- WORK INSTRUCTION
Wherever a line in the records below contains "всем", copy that line.

- SOURCE INFORMATION

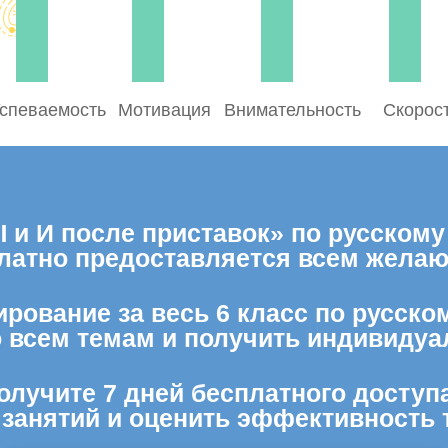
спеваемость
Мотивация
Внимательность
Скорос
и И после приставок» по русскому 
латно предоставляется всем жела
рование за весь 6 класс по русско
о всем темам и получить индивидуа
олучите 7 дней бесплатного доступ
 занятий и оценить эффективность 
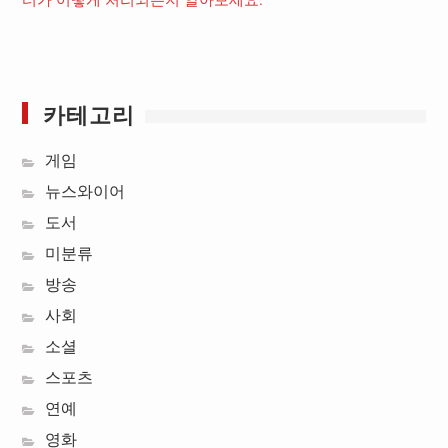
터가 어떻게 처리되는지 알아보세요.
카테고리
게임
뉴스와이어
도서
미분류
방송
사회
소셜
스포츠
연예
영화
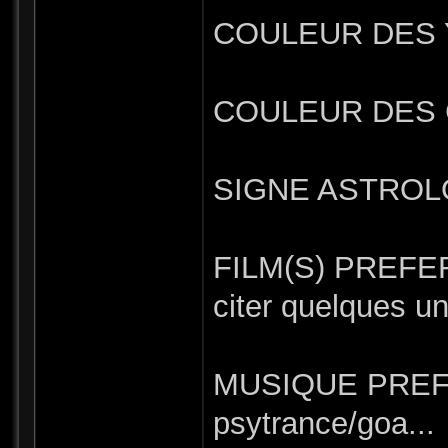
COULEUR DES Y
COULEUR DES C
SIGNE ASTROLO
FILM(S) PREFERE(
citer quelques u
MUSIQUE PREFER
psytrance/goa...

- ANSWER TO THE EXERCISE
латно предоставляется всем жела
о всем темам и получить индивидуа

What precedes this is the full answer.